*The task*.
Using the extract on negation and loop idioms, decide whether each statement agrees with it, and back each yes or no with the deciding words: (a) snippet lp4 showed the highest error rate; (b) the abnormal loops produced significant differences in processing time; (c) snippet an2 had the worse error rate among the negation versions.

*Selected extract*.
════════════════════

7.3.5 RQ 2d: Use of Negation

The logic expressions in the three snippets using negation were shown in Section 4.3.4; they were compared with the basic al version, shown in Section 4.3.1.

The results were somewhat surprising. Comparing the positive version al to the three negation versions, there was a significant difference in times only when comparing with an2, but even this was too weak to pass Bonferroni correction. Moreover, the average time for an was actually a bit shorter than for al (although not statistically significantly different). As a result comparisons of an with an1 and an2 led to strongly statistically significant differences and to the largest effect sizes. Regarding correctness, it was snippet an1 that had the worse error rate, and significant difference from al. Thus not every negation causes difficulties to the same degree. Detailed investigation of this effect is left to future work.

7.3.6 RQ 3: Common Loop Idioms

A special set of 7 snippets concerned the details of for loops on arrays, as described in Section 4.3.6. The specifics were listed in Table 1.

Note that the loops in code snippets lp2, lp3, lp4, and lp6 do not cover the whole range as may be expected, and are therefore abnormal. The results showed that this did not cause significant differences in processing time, but did lead to significantly more errors. Specifically, starting the loop from 1 rather than from 0, comparing to the limit using <= rather than <, or using a limit of n-1 rather than n increased the error rate by about 20%. The highest error rate was observed in snippet lp4, which has two abnormalities: it both starts from 1, and compares with n-1.

════════════════════

(Records from a collection)
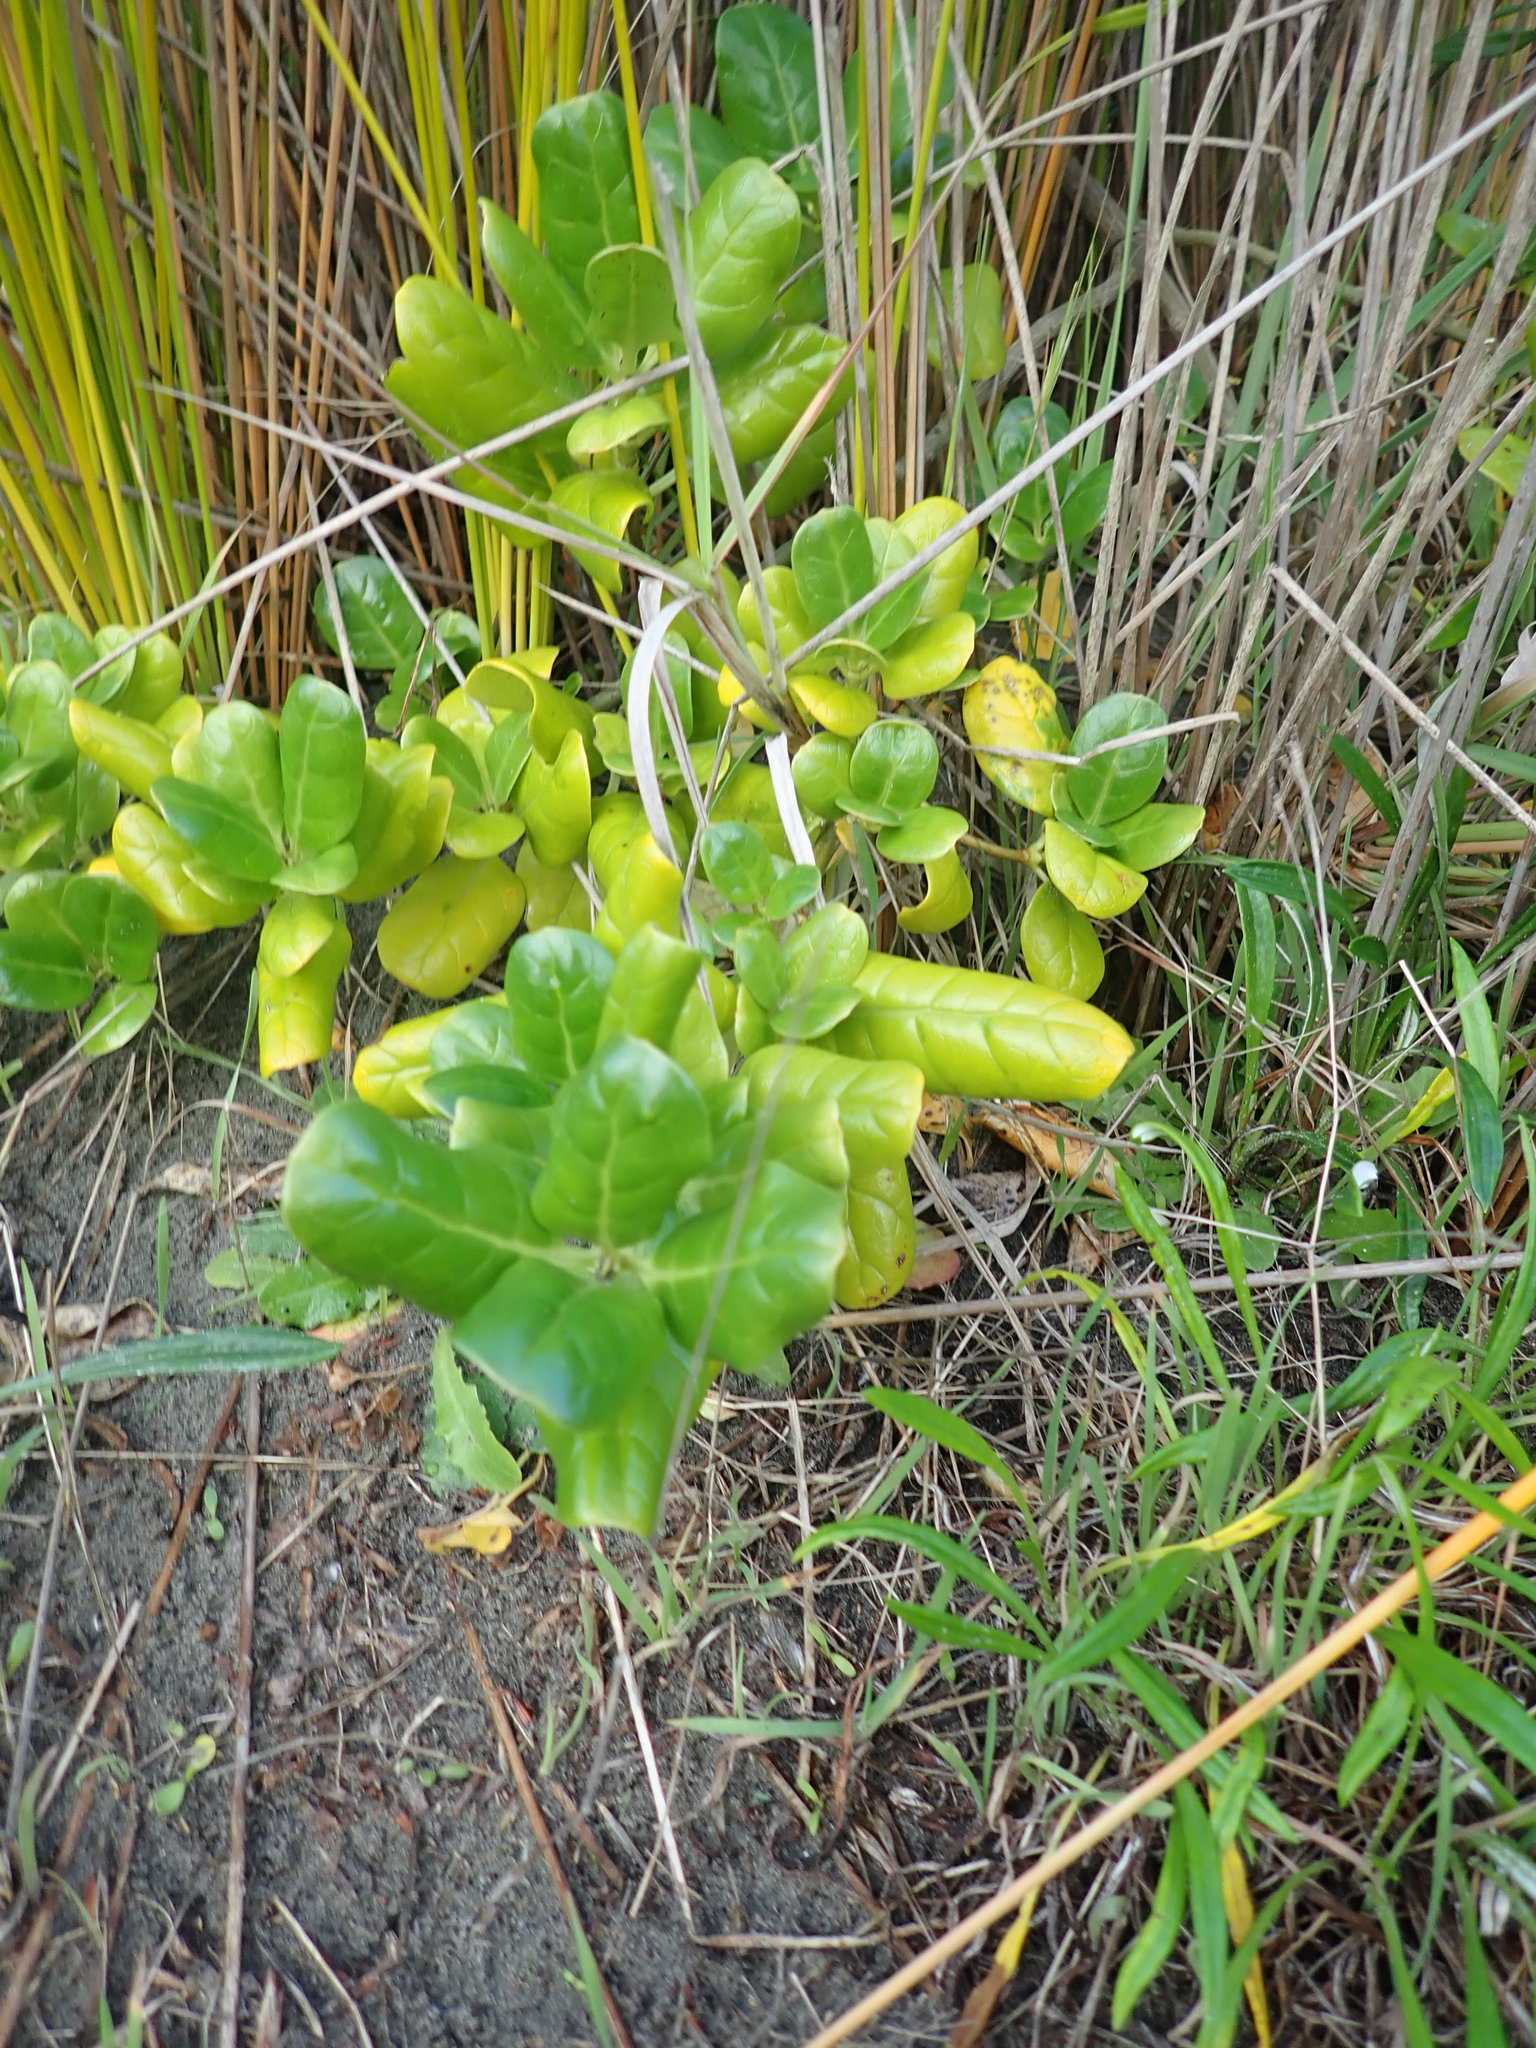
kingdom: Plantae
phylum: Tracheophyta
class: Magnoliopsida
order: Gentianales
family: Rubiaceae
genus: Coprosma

════════════════════

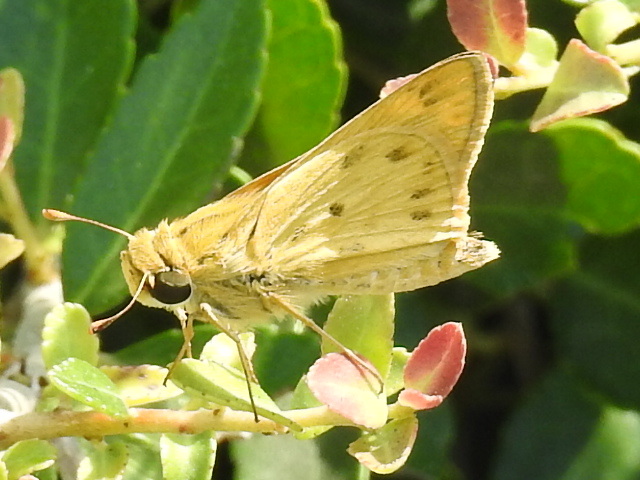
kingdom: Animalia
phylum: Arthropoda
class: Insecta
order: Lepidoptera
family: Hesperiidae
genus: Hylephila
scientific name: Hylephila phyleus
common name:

════════════════════

*Output for this exercise*.
(a) Yes: "The highest error rate was observed in snippet lp4"
(b) No: "this did not cause significant differences in processing time"
(c) No: "it was snippet an1 that had the worse error rate"